Odair: Isso é trabalho para vocês, meu camarada!  Estando ou não na moda esse trem de exposição de carnaval, desafios estão aí para serem enfrentados. Talvez não tenhamos todas as respostas tão facilmente, talvez nem sequer tenhamos respostas. Mas é necessário enfrentamento. Nós, do lado de cá do mundo do samba, enfrentamos diariamente tudo e todos para entregar a manifestação de excelência que são as Escolas de Samba e seus desfiles. Esperamos daqui que vocês façam o mesmo quando pretendem levar nossa arte para outros cantos da cidade.

Com a permissão da chefia, posso eu mesmo te responder a pergunta que te fiz lá no início de nossa prosa?

Lima: Claro, sobre a questão porque disse que está na moda?

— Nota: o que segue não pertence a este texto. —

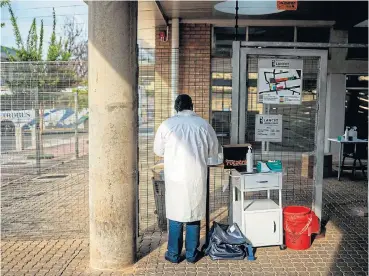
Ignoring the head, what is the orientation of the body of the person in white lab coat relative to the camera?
away from the camera

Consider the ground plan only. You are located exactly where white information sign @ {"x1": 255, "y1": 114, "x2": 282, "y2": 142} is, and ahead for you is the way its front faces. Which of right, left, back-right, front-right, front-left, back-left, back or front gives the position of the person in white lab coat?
front-right

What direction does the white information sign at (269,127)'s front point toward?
toward the camera

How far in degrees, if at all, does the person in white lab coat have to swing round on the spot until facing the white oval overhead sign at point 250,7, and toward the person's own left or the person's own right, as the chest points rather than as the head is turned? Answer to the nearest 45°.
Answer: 0° — they already face it

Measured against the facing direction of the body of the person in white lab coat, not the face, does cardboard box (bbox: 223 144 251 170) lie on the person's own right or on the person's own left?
on the person's own right

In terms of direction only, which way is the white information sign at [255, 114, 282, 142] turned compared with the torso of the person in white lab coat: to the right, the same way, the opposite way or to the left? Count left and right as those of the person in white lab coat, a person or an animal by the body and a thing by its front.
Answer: the opposite way

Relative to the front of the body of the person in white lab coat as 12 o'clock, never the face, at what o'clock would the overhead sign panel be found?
The overhead sign panel is roughly at 1 o'clock from the person in white lab coat.

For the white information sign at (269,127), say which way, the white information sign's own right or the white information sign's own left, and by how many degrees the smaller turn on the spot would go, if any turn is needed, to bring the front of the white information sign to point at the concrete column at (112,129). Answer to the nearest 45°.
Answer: approximately 45° to the white information sign's own right

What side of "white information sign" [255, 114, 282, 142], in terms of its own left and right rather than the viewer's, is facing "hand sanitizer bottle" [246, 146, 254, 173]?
front

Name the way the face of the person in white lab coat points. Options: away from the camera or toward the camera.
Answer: away from the camera

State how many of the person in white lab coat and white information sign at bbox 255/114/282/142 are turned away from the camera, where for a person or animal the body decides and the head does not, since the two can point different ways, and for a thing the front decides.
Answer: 1

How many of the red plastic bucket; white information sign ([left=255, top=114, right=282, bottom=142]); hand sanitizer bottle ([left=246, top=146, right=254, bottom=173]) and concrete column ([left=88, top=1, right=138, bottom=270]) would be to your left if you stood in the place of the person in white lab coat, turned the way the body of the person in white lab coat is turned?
1

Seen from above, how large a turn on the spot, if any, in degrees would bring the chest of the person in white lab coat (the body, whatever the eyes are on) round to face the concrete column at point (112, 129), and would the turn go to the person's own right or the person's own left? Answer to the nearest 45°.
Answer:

Odair: Sim, sim. Acredito que, para além de tudo que conversamos, esse “estar na moda” é fruto de uma conexão do carnaval e de suas agremiações com seu tempo contemporâneo. As escolas de samba e seus agentes não estão – e nem podem ser vistos como – descolados ou apartados de seu tempo. Havendo uma abertura desse dito sistema de arte para as múltiplas linguagens artísticas, por que não pensar na possibilidade de inserção e exibição da visualidade do carnaval em seus espaços, respeitando, claro, limites, particularidades, contradições, mas sobretudo a íntima relação com seu destino original, os desfiles no Sambódromo? As escolas são instituições vivas, complexas, forjadas nas contradições, mas sobretudo em diálogo com seu próprio tempo. Muitas das questões que aqui falamos conversam com o que vem sendo discutido atualmente no campo político, artístico e social da cidade e do país, principalmente quando falamos em reescrever histórias dos que foram invisibilizados e desqualificados. Ser efêmero, ser registrado, ser reutilizado, ser inserido em outros espaços é ser carnaval. E ser carnaval é ser diverso.

Falei bonito?

Lima: Falou tudo!

Odair: Largo em 20 minutos. Topa uma gelada depois daqui?